## ACTION ITEM A
Translate this sentence from the passage on arithmetic axioms into Spanish: "However, do you have any axiom telling you that $\forall x.1\cdot x=x$ ?"

And for $(*)\ :\ 0.y=0$ we do like we have done by induction for $+$ but this time for $\times$ starting from repeated usage of $A8,A9$.

Answer 2

Use $A9$ and $\forall \textsf{elim}$ twice to get $s(0)\cdot a = a+ 0\cdot a$, then use $A5$ and $\forall\text{elim}$ on $A8$ to get $1\cdot a=a+0$.

However, do you have any axiom telling you that $\forall x.1\cdot x=x$ ?

Answer 3

Something is going wrong here. $\forall x.\ x + 0 = x$ is not provable in your system.

The given axioms are in effect a fragment of the standard weak "Robinson Arithmetic", so called Q (actually yours is the mirror image that you get by reversing the usual order of terms of an addition and of a multiplication, but let's not fuss about that).

Famously,not even full Q (in your mirror version), so with your axioms $\forall x.\ 0 + x = x$ etc., can prove $\forall x.\ x + 0 = x$.

There's a simple model-theoretic proof of this: see, for example, my Introduction to Godel's Theorems (CUP, 2nd edn), Theorem 10.8. (The idea is that you take the standard numbers, and add a couple of rogue elements to get a model that still makes axioms true, but the behaviour of the rogue elements makes addition non-commutative. But judging from the OP's comments on another answer, I don't think going into details will be helpful right here.)

## ACTION ITEM B
Lay out the part of the records running from their start through the line containing "47: (279, 174)" as a JSON list of strings, one per line. Omit the picture lines.

## GIVEN DATA
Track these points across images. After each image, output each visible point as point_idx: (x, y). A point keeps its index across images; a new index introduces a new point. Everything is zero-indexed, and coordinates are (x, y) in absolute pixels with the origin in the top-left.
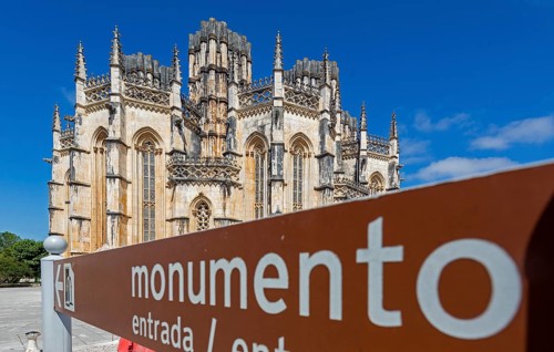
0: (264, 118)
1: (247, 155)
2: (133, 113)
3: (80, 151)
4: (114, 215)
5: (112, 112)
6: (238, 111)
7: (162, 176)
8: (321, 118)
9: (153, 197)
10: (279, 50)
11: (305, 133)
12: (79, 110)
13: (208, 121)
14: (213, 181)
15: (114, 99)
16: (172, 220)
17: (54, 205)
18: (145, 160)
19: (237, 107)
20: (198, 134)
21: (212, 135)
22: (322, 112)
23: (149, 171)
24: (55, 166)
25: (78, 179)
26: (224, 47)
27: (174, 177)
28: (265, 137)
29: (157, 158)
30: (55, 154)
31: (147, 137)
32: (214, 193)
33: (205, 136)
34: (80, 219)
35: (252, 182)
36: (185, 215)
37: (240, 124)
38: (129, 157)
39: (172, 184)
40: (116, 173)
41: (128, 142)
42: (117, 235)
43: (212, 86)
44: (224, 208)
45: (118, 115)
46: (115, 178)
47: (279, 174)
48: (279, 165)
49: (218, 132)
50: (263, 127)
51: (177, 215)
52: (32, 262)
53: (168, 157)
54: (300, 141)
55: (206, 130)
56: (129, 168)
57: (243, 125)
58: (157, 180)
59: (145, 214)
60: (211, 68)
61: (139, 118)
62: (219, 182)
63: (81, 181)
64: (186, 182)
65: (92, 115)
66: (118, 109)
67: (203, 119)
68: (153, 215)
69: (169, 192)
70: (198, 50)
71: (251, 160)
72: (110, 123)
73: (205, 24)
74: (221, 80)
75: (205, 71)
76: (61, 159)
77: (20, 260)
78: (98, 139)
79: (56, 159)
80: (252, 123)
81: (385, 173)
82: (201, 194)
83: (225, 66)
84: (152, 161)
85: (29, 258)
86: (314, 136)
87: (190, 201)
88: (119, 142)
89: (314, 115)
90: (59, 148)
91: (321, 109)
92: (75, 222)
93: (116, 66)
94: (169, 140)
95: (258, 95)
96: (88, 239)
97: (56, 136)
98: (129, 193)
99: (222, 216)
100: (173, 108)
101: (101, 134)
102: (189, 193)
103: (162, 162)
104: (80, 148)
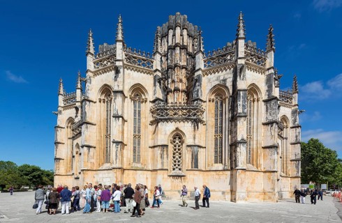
0: (225, 74)
1: (210, 101)
2: (129, 74)
3: (90, 101)
4: (117, 143)
5: (117, 72)
6: (203, 71)
7: (147, 117)
8: (268, 72)
9: (139, 132)
11: (257, 84)
12: (89, 74)
13: (173, 81)
15: (118, 64)
16: (154, 147)
17: (59, 140)
18: (135, 106)
19: (203, 68)
21: (177, 90)
22: (269, 69)
23: (137, 114)
25: (88, 120)
26: (185, 32)
27: (158, 117)
28: (227, 87)
29: (143, 105)
30: (60, 109)
31: (138, 90)
32: (187, 127)
33: (171, 91)
34: (89, 147)
36: (166, 143)
37: (204, 80)
38: (126, 104)
39: (156, 122)
40: (120, 114)
41: (127, 93)
42: (119, 156)
43: (178, 57)
44: (194, 138)
45: (121, 75)
46: (119, 117)
47: (244, 112)
48: (243, 106)
49: (180, 88)
50: (225, 80)
51: (159, 144)
53: (151, 105)
55: (172, 87)
56: (126, 111)
57: (207, 81)
58: (143, 120)
59: (134, 143)
60: (176, 45)
61: (132, 77)
62: (191, 120)
63: (90, 121)
64: (167, 120)
65: (98, 77)
66: (121, 70)
67: (170, 80)
68: (139, 144)
69: (151, 128)
71: (213, 104)
72: (116, 80)
73: (172, 18)
74: (183, 54)
75: (172, 48)
76: (63, 112)
77: (21, 176)
78: (102, 93)
80: (214, 78)
81: (289, 116)
82: (177, 129)
83: (185, 44)
84: (139, 107)
86: (262, 86)
87: (168, 133)
88: (122, 92)
89: (262, 70)
90: (63, 105)
91: (267, 67)
92: (85, 148)
93: (120, 41)
94: (153, 91)
96: (93, 161)
97: (61, 98)
98: (126, 128)
99: (193, 144)
100: (157, 70)
101: (106, 90)
102: (167, 128)
103: (146, 108)
104: (90, 99)
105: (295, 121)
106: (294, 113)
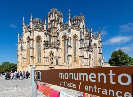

## RESULT A
Sin embargo, ¿tienes algún axioma que te diga que $\forall x.1\cdot x=x$?

## RESULT B
[
  "Track these points across images. After each image, output each visible point as point_idx: (x, y). A point keeps its index across images; a new index introduces a new point. Everything is zero-indexed, and coordinates are (x, y) in absolute pixels with the origin in the top-left.",
  "0: (264, 118)",
  "1: (247, 155)",
  "2: (133, 113)",
  "3: (80, 151)",
  "4: (114, 215)",
  "5: (112, 112)",
  "6: (238, 111)",
  "7: (162, 176)",
  "8: (321, 118)",
  "9: (153, 197)",
  "10: (279, 50)",
  "11: (305, 133)",
  "12: (79, 110)",
  "13: (208, 121)",
  "14: (213, 181)",
  "15: (114, 99)",
  "16: (172, 220)",
  "17: (54, 205)",
  "18: (145, 160)",
  "19: (237, 107)",
  "20: (198, 134)",
  "21: (212, 135)",
  "22: (322, 112)",
  "23: (149, 171)",
  "24: (55, 166)",
  "25: (78, 179)",
  "26: (224, 47)",
  "27: (174, 177)",
  "28: (265, 137)",
  "29: (157, 158)",
  "30: (55, 154)",
  "31: (147, 137)",
  "32: (214, 193)",
  "33: (205, 136)",
  "34: (80, 219)",
  "35: (252, 182)",
  "36: (185, 215)",
  "37: (240, 124)",
  "38: (129, 157)",
  "39: (172, 184)",
  "40: (116, 173)",
  "41: (128, 142)",
  "42: (117, 235)",
  "43: (212, 86)",
  "44: (224, 208)",
  "45: (118, 115)",
  "46: (115, 178)",
  "47: (279, 174)"
]